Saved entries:
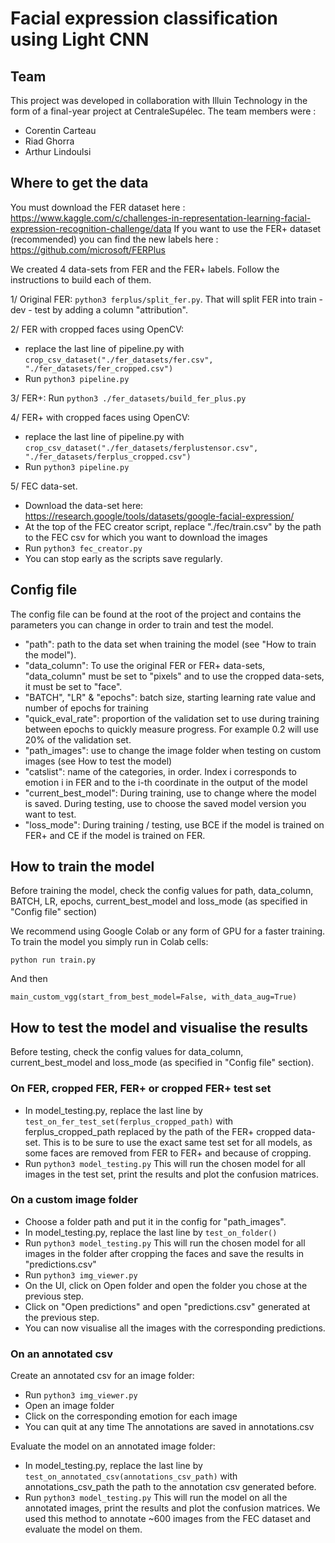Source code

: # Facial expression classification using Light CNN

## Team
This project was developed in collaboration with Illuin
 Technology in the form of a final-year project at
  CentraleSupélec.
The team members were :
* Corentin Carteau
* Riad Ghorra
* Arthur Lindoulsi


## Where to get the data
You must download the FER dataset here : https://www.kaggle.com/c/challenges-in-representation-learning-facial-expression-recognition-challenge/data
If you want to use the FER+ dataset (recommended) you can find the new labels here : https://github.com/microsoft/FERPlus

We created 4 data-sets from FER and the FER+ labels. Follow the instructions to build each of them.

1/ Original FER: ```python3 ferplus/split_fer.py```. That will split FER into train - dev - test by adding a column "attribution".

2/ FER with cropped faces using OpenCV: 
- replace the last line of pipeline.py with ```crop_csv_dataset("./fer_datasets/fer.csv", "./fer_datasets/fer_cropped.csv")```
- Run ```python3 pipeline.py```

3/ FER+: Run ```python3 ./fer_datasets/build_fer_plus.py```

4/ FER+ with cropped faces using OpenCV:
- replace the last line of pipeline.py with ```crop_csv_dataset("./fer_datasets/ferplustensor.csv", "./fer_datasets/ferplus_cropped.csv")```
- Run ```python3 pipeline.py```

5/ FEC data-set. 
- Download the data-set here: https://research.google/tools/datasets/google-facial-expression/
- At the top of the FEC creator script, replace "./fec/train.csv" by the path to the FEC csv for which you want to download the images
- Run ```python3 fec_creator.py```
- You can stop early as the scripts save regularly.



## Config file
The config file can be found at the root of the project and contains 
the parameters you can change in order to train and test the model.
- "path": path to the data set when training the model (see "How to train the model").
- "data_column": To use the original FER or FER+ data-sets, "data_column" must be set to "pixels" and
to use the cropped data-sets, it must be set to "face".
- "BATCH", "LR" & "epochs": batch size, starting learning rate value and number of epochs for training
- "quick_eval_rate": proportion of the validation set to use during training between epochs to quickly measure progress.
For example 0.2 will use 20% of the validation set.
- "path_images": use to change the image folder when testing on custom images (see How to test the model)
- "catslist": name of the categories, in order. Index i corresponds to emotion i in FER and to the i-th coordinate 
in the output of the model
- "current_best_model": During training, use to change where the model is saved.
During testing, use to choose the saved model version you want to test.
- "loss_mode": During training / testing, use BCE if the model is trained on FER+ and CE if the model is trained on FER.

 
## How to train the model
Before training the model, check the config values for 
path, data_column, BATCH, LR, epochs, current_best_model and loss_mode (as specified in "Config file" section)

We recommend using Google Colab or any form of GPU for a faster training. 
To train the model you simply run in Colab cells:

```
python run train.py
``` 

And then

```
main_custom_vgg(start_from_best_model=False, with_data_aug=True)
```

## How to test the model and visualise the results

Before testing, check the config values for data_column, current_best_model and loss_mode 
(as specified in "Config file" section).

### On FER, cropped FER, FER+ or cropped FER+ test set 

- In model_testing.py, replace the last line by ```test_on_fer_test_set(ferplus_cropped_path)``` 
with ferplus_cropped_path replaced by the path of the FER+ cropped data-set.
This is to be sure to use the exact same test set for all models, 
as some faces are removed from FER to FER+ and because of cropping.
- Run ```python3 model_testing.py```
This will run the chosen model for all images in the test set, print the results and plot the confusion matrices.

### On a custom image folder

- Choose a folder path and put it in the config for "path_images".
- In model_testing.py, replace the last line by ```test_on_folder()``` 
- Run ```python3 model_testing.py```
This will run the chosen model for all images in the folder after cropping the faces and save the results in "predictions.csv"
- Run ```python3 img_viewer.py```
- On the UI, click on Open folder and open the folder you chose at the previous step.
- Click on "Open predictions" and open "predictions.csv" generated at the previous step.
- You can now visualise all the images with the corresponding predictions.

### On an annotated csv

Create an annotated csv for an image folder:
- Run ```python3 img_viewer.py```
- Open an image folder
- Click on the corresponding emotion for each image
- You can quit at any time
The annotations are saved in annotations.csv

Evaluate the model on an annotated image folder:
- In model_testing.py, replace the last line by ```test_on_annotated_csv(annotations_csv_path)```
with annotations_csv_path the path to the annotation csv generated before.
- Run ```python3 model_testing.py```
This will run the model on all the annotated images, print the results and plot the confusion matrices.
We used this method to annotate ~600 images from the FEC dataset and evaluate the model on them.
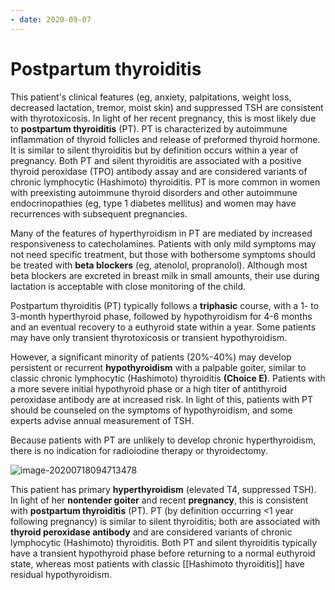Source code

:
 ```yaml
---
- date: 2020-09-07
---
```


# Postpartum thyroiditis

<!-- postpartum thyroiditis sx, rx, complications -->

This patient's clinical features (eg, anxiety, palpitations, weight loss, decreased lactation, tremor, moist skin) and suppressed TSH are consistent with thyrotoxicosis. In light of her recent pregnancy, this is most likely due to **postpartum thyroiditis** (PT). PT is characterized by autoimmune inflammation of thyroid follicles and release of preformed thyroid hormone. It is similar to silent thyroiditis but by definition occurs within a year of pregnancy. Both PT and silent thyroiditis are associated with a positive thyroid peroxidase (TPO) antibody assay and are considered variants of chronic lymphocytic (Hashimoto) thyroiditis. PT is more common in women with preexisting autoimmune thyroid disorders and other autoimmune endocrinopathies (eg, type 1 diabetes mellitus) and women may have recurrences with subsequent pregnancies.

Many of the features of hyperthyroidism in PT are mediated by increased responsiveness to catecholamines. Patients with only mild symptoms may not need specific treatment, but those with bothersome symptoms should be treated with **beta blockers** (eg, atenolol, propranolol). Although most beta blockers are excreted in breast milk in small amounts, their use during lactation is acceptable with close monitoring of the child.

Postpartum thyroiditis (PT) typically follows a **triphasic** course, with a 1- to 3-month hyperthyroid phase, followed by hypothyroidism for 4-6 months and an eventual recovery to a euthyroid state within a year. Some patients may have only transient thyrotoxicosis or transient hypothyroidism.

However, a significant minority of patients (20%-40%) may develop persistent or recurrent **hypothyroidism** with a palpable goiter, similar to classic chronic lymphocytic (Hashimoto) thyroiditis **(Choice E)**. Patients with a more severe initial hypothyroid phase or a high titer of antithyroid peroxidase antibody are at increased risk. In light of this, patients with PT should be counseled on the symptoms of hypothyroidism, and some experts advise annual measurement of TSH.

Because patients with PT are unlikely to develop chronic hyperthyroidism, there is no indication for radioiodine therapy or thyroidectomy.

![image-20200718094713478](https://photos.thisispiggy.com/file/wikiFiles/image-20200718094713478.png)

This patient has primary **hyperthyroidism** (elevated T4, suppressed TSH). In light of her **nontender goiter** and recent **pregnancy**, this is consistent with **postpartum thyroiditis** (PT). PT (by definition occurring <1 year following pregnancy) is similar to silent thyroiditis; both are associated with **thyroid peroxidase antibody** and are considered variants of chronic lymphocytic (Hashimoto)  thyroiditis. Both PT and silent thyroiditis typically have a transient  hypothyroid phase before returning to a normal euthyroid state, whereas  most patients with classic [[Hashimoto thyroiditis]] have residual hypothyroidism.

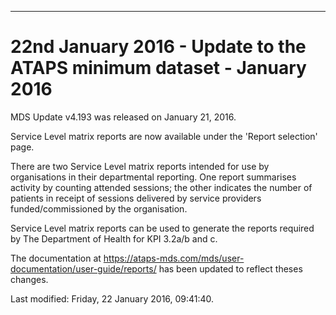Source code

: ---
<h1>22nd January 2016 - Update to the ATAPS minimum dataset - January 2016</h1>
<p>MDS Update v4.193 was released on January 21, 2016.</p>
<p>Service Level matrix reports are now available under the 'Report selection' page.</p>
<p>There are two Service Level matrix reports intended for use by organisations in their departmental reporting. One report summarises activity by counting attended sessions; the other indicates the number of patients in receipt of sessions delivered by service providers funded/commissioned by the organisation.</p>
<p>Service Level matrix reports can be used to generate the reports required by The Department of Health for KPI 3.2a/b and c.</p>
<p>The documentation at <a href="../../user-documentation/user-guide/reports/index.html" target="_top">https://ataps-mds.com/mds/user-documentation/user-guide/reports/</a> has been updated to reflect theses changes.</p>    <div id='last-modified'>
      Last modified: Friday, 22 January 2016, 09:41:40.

→ TASK OBJECTIVE
For this exercise, transcribe the entries above exactly, without any pictures.

→ SOLUTION
Source code

: # Facial expression classification using Light CNN

## Team
This project was developed in collaboration with Illuin
 Technology in the form of a final-year project at
  CentraleSupélec.
The team members were :
* Corentin Carteau
* Riad Ghorra
* Arthur Lindoulsi


## Where to get the data
You must download the FER dataset here : https://www.kaggle.com/c/challenges-in-representation-learning-facial-expression-recognition-challenge/data
If you want to use the FER+ dataset (recommended) you can find the new labels here : https://github.com/microsoft/FERPlus

We created 4 data-sets from FER and the FER+ labels. Follow the instructions to build each of them.

1/ Original FER: ```python3 ferplus/split_fer.py```. That will split FER into train - dev - test by adding a column "attribution".

2/ FER with cropped faces using OpenCV: 
- replace the last line of pipeline.py with ```crop_csv_dataset("./fer_datasets/fer.csv", "./fer_datasets/fer_cropped.csv")```
- Run ```python3 pipeline.py```

3/ FER+: Run ```python3 ./fer_datasets/build_fer_plus.py```

4/ FER+ with cropped faces using OpenCV:
- replace the last line of pipeline.py with ```crop_csv_dataset("./fer_datasets/ferplustensor.csv", "./fer_datasets/ferplus_cropped.csv")```
- Run ```python3 pipeline.py```

5/ FEC data-set. 
- Download the data-set here: https://research.google/tools/datasets/google-facial-expression/
- At the top of the FEC creator script, replace "./fec/train.csv" by the path to the FEC csv for which you want to download the images
- Run ```python3 fec_creator.py```
- You can stop early as the scripts save regularly.



## Config file
The config file can be found at the root of the project and contains 
the parameters you can change in order to train and test the model.
- "path": path to the data set when training the model (see "How to train the model").
- "data_column": To use the original FER or FER+ data-sets, "data_column" must be set to "pixels" and
to use the cropped data-sets, it must be set to "face".
- "BATCH", "LR" & "epochs": batch size, starting learning rate value and number of epochs for training
- "quick_eval_rate": proportion of the validation set to use during training between epochs to quickly measure progress.
For example 0.2 will use 20% of the validation set.
- "path_images": use to change the image folder when testing on custom images (see How to test the model)
- "catslist": name of the categories, in order. Index i corresponds to emotion i in FER and to the i-th coordinate 
in the output of the model
- "current_best_model": During training, use to change where the model is saved.
During testing, use to choose the saved model version you want to test.
- "loss_mode": During training / testing, use BCE if the model is trained on FER+ and CE if the model is trained on FER.

 
## How to train the model
Before training the model, check the config values for 
path, data_column, BATCH, LR, epochs, current_best_model and loss_mode (as specified in "Config file" section)

We recommend using Google Colab or any form of GPU for a faster training. 
To train the model you simply run in Colab cells:

```
python run train.py
``` 

And then

```
main_custom_vgg(start_from_best_model=False, with_data_aug=True)
```

## How to test the model and visualise the results

Before testing, check the config values for data_column, current_best_model and loss_mode 
(as specified in "Config file" section).

### On FER, cropped FER, FER+ or cropped FER+ test set 

- In model_testing.py, replace the last line by ```test_on_fer_test_set(ferplus_cropped_path)``` 
with ferplus_cropped_path replaced by the path of the FER+ cropped data-set.
This is to be sure to use the exact same test set for all models, 
as some faces are removed from FER to FER+ and because of cropping.
- Run ```python3 model_testing.py```
This will run the chosen model for all images in the test set, print the results and plot the confusion matrices.

### On a custom image folder

- Choose a folder path and put it in the config for "path_images".
- In model_testing.py, replace the last line by ```test_on_folder()``` 
- Run ```python3 model_testing.py```
This will run the chosen model for all images in the folder after cropping the faces and save the results in "predictions.csv"
- Run ```python3 img_viewer.py```
- On the UI, click on Open folder and open the folder you chose at the previous step.
- Click on "Open predictions" and open "predictions.csv" generated at the previous step.
- You can now visualise all the images with the corresponding predictions.

### On an annotated csv

Create an annotated csv for an image folder:
- Run ```python3 img_viewer.py```
- Open an image folder
- Click on the corresponding emotion for each image
- You can quit at any time
The annotations are saved in annotations.csv

Evaluate the model on an annotated image folder:
- In model_testing.py, replace the last line by ```test_on_annotated_csv(annotations_csv_path)```
with annotations_csv_path the path to the annotation csv generated before.
- Run ```python3 model_testing.py```
This will run the model on all the annotated images, print the results and plot the confusion matrices.
We used this method to annotate ~600 images from the FEC dataset and evaluate the model on them.
Source code

:
 ```yaml
---
- date: 2020-09-07
---
```


# Postpartum thyroiditis

<!-- postpartum thyroiditis sx, rx, complications -->

This patient's clinical features (eg, anxiety, palpitations, weight loss, decreased lactation, tremor, moist skin) and suppressed TSH are consistent with thyrotoxicosis. In light of her recent pregnancy, this is most likely due to **postpartum thyroiditis** (PT). PT is characterized by autoimmune inflammation of thyroid follicles and release of preformed thyroid hormone. It is similar to silent thyroiditis but by definition occurs within a year of pregnancy. Both PT and silent thyroiditis are associated with a positive thyroid peroxidase (TPO) antibody assay and are considered variants of chronic lymphocytic (Hashimoto) thyroiditis. PT is more common in women with preexisting autoimmune thyroid disorders and other autoimmune endocrinopathies (eg, type 1 diabetes mellitus) and women may have recurrences with subsequent pregnancies.

Many of the features of hyperthyroidism in PT are mediated by increased responsiveness to catecholamines. Patients with only mild symptoms may not need specific treatment, but those with bothersome symptoms should be treated with **beta blockers** (eg, atenolol, propranolol). Although most beta blockers are excreted in breast milk in small amounts, their use during lactation is acceptable with close monitoring of the child.

Postpartum thyroiditis (PT) typically follows a **triphasic** course, with a 1- to 3-month hyperthyroid phase, followed by hypothyroidism for 4-6 months and an eventual recovery to a euthyroid state within a year. Some patients may have only transient thyrotoxicosis or transient hypothyroidism.

However, a significant minority of patients (20%-40%) may develop persistent or recurrent **hypothyroidism** with a palpable goiter, similar to classic chronic lymphocytic (Hashimoto) thyroiditis **(Choice E)**. Patients with a more severe initial hypothyroid phase or a high titer of antithyroid peroxidase antibody are at increased risk. In light of this, patients with PT should be counseled on the symptoms of hypothyroidism, and some experts advise annual measurement of TSH.

Because patients with PT are unlikely to develop chronic hyperthyroidism, there is no indication for radioiodine therapy or thyroidectomy.

![image-20200718094713478](https://photos.thisispiggy.com/file/wikiFiles/image-20200718094713478.png)

This patient has primary **hyperthyroidism** (elevated T4, suppressed TSH). In light of her **nontender goiter** and recent **pregnancy**, this is consistent with **postpartum thyroiditis** (PT). PT (by definition occurring <1 year following pregnancy) is similar to silent thyroiditis; both are associated with **thyroid peroxidase antibody** and are considered variants of chronic lymphocytic (Hashimoto)  thyroiditis. Both PT and silent thyroiditis typically have a transient  hypothyroid phase before returning to a normal euthyroid state, whereas  most patients with classic [[Hashimoto thyroiditis]] have residual hypothyroidism.

Source code

: ---
<h1>22nd January 2016 - Update to the ATAPS minimum dataset - January 2016</h1>
<p>MDS Update v4.193 was released on January 21, 2016.</p>
<p>Service Level matrix reports are now available under the 'Report selection' page.</p>
<p>There are two Service Level matrix reports intended for use by organisations in their departmental reporting. One report summarises activity by counting attended sessions; the other indicates the number of patients in receipt of sessions delivered by service providers funded/commissioned by the organisation.</p>
<p>Service Level matrix reports can be used to generate the reports required by The Department of Health for KPI 3.2a/b and c.</p>
<p>The documentation at <a href="../../user-documentation/user-guide/reports/index.html" target="_top">https://ataps-mds.com/mds/user-documentation/user-guide/reports/</a> has been updated to reflect theses changes.</p>    <div id='last-modified'>
      Last modified: Friday, 22 January 2016, 09:41:40.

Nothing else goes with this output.